Тут Сибилла рассмеялась.
— Во всяком случае, тебе не придется терять недели, споря с нотариусами о моем приданом. И сентябрь замечательный месяц. Но не думаешь ли, что нужно объявить твоей матери перед тем, как назначать день?
— Я рада, что Юсуф снова с нами, — задумчиво сказала Юдифь. Был вечер, они сидели во дворе, прислушиваясь к негромкому плеску фонтана.
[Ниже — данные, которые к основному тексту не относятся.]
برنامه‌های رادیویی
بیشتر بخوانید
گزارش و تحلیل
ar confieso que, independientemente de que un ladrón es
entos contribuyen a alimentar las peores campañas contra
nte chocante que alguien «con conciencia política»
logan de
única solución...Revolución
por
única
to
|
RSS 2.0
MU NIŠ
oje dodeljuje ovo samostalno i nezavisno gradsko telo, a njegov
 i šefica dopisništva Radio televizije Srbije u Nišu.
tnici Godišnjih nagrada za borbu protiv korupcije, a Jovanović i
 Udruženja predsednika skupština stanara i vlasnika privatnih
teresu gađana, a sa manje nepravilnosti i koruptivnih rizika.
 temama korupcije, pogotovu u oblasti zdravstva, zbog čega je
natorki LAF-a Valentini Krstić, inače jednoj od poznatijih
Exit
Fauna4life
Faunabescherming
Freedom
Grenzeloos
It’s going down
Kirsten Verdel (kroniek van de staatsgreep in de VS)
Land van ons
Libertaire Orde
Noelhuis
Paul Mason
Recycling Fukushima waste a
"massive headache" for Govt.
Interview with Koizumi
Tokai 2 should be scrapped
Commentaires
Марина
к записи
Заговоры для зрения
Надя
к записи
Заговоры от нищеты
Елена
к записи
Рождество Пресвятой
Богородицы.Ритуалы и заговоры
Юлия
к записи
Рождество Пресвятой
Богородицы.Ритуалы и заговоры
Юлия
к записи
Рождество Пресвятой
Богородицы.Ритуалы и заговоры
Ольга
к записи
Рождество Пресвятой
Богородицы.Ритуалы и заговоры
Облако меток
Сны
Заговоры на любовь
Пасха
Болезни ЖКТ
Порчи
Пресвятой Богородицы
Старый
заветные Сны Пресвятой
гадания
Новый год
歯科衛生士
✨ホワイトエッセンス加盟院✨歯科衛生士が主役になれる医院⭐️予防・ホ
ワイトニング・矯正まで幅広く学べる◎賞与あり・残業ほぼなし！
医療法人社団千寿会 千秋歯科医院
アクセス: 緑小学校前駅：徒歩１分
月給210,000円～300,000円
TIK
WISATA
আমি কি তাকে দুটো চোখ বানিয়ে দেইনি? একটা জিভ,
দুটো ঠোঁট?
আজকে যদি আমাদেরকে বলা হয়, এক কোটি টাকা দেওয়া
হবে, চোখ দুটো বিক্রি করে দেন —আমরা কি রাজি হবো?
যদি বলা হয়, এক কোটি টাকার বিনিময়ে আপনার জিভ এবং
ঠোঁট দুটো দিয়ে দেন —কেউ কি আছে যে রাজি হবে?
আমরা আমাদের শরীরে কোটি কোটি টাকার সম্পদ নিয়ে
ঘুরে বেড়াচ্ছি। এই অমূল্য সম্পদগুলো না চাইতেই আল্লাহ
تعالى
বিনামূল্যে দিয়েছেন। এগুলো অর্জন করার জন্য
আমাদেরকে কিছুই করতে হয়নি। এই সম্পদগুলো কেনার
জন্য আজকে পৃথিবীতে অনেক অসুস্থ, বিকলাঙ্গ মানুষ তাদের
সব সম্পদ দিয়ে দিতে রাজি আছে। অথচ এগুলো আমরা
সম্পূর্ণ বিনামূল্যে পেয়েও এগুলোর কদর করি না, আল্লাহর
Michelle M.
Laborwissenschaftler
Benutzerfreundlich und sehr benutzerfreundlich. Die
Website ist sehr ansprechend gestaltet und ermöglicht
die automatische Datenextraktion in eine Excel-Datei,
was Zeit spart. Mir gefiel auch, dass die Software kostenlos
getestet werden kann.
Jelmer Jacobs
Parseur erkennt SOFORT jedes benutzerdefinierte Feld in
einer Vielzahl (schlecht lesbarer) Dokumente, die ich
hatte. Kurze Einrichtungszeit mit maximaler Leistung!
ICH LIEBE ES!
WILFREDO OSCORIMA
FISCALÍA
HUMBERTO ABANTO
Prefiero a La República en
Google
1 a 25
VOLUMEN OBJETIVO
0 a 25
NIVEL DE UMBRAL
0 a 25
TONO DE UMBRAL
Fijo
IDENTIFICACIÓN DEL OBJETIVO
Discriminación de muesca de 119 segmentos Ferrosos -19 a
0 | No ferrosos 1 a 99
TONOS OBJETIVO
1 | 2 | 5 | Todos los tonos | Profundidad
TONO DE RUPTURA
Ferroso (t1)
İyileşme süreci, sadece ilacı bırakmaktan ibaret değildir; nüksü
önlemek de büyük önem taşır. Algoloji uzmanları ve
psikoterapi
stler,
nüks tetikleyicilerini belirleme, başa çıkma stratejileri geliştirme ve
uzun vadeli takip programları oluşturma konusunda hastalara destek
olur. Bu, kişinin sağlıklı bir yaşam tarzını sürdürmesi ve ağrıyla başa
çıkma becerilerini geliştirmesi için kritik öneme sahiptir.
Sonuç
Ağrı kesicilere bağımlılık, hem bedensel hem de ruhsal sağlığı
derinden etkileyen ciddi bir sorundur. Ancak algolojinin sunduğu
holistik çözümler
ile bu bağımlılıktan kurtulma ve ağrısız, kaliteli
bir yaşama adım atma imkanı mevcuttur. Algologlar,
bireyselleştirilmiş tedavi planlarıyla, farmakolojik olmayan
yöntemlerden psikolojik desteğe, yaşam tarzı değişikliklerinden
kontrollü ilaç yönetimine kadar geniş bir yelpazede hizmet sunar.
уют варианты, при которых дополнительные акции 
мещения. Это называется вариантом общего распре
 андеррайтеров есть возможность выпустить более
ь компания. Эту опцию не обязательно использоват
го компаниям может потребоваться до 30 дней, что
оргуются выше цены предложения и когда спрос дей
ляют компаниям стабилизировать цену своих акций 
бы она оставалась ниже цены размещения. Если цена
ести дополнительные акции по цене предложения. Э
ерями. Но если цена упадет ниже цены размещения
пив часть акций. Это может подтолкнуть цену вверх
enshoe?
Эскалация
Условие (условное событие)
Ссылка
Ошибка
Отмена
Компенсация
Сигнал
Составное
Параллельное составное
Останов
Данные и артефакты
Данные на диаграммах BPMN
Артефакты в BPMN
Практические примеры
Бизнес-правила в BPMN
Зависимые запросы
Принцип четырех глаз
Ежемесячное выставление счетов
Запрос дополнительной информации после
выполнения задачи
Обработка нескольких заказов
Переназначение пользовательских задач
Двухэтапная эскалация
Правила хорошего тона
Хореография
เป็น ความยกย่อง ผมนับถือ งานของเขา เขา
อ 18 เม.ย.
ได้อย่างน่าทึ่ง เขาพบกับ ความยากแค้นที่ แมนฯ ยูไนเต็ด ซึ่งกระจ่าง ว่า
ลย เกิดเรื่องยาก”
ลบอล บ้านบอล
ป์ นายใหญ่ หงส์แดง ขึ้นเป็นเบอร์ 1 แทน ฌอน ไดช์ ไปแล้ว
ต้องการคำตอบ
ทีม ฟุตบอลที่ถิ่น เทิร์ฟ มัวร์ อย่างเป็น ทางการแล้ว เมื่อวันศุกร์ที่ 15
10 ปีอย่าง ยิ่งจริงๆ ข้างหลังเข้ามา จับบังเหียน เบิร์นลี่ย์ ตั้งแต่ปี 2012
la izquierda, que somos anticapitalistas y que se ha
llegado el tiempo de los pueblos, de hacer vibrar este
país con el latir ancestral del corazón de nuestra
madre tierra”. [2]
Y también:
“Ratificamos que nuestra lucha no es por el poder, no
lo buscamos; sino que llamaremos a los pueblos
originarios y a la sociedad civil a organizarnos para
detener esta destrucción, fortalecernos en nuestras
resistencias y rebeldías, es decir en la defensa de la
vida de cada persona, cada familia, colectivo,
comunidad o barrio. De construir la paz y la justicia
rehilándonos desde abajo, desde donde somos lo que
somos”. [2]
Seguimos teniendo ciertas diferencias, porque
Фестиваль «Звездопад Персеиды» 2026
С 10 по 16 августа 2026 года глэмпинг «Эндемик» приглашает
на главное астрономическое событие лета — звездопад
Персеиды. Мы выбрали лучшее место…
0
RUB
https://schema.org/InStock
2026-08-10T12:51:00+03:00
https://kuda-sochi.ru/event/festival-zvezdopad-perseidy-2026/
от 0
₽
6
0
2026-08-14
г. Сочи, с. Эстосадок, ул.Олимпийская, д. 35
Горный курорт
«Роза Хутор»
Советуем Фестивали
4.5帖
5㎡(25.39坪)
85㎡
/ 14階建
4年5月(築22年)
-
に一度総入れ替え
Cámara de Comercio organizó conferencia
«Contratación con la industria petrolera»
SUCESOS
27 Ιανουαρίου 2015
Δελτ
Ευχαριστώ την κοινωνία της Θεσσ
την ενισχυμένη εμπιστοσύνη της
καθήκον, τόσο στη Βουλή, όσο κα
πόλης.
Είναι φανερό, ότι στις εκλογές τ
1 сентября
— Я тоже, — сказал Исаак. — Но ты понимаешь, что мы не сможем удерживать его здесь, так ведь? Вспомни, он говорил, что в Гранаде к нему обращались «господин Юсуф». И эмир захочет его возвращения. Его отец был преданным придворным старого эмира Юсуфа.
— Но ему не нужно возвращаться немедленно, — сказала Юдифь.
— Да. Теперь у нас будет время строить другие планы, И заставить нашего ленивого сына и его почти столь же ленивую сестру трудиться немного поусерднее. Если они будут так же учиться, младший братишка быстро нагонит их.
— Ты прав, Исаак. Они должны трудиться усерднее, потому что только в семье сейчас можно чувствовать себя уверенно, так ведь? Дети не предают родителей ради собственной выгоды.
— Иногда это так, — сказал он. — Иногда нет. Бездумные дети или жестокосердые родители могут быть смертельно опасны.
— Но ты говоришь не о наших родителях и детях, — сказала Юдифь, выведенная этими словами из задумчивости.
— Кто говорит о родителях и детях? — раздался голос у ворот. — Когда я пришла в гости?
— Добрый вечер, дорогая моя, — сказал Исаак дочери. — Я не говорю о нашей семье. Мы очень счастливы. Но в последнее время я видел много противоположного.
— Где? — спросила Юдифь. — Где ты видел такие семьи?
— У бедного сеньора Раймона. Взгляни на его смерть.
— Его отравил кто-то из членов семьи? Ты не говорил этого. Наверняка не жена и не сыновья.
— Нет, — сказал Исаак. — Его отравила сестра по указке своей матери.
— Не служанка? — спросила Ракель. — Я была уверена, что это дело рук Хустины. Не знаю почему, но была уверена.
— Хустина его сестра.
— Как мог сеньор Раймон держать сестру в служанках? — спросила Юдифь. — Я никогда о таком не слышала.
— Скорее всего, он не стал бы этого делать, если б знал, что Хустина его сестра, и она не стала бы работать у него в такой роли, если б могла найти более легкий путь подобраться к Раймону и отравить ему питье.
— Она так его ненавидела? — спросила Ракель.
— Она раньше не встречалась с ним, — ответил Исаак. — Но ее мать ненавидела Раймона и всю его семью, и думала, что, убив его, сможет стать богатой, могущественной женщиной.
— Папа, но ты говорил мне, что Хустина не имела доступа к чашке, в которой оказался яд, — сказала Ракель.
— Я ошибался. Доступ у нее был. Тут дело в моей небрежности и памяти сеньоры Сибиллы. Она утверждала, что никто не мог подойти к чашке, потому что ей было велено никого к ней не подпускать, и считала, что не была невнимательной. Но когда припомнила все свои действия, стало ясно, что у Хустины была вполне достаточная возможность отравить настой. Мы часто вспоминаем, что должны были делать, не то, что делали. А сеньора Сибилла более пунктуальна, чем большинство людей.
— Папа, как ты узнал, что это Хустина?
— Я знал, что у семейства Раймона, куда входит сеньора Сибилла и сеньора Франсеска, была конфискована вся собственность. Потом узнал, что одно имение, приданое матери Раймона, возвращается ее невиновным наследникам…
— Сеньору Раймону? — спросила Ракель.
— Да. Поэтому я заинтересовался наследниками сеньора Раймона. Или потенциальными наследниками. Его сын, Роже Бернард, не мог отравить отца, потому что ничего не знал об этой собственности. Тогда я обратил внимание на его единокровного брата Гильема. Поскольку, когда Раймон умер, Гильем был далеко, отравить его мог другой человек, связанный с ним. Так и оказалось. Это сделала мать Гильема с помощью его сестры.
— Но ведь ни один суд не отдал бы им законное приданое матери Раймона, — сказала потрясенная Ракель.
— Мы знаем это, дорогая моя. Знал и Гильем. Он надеялся получить крохи со стола за помощь Раймону получить эту землю. Но его мать и сестра были уверены, что смогут получить все, если Раймона не будет в живых.
— А его сын? А пасынок? — спросила Ракель. — Их бы тоже убили?
— Если бы понадобилось, — ответил Исаак.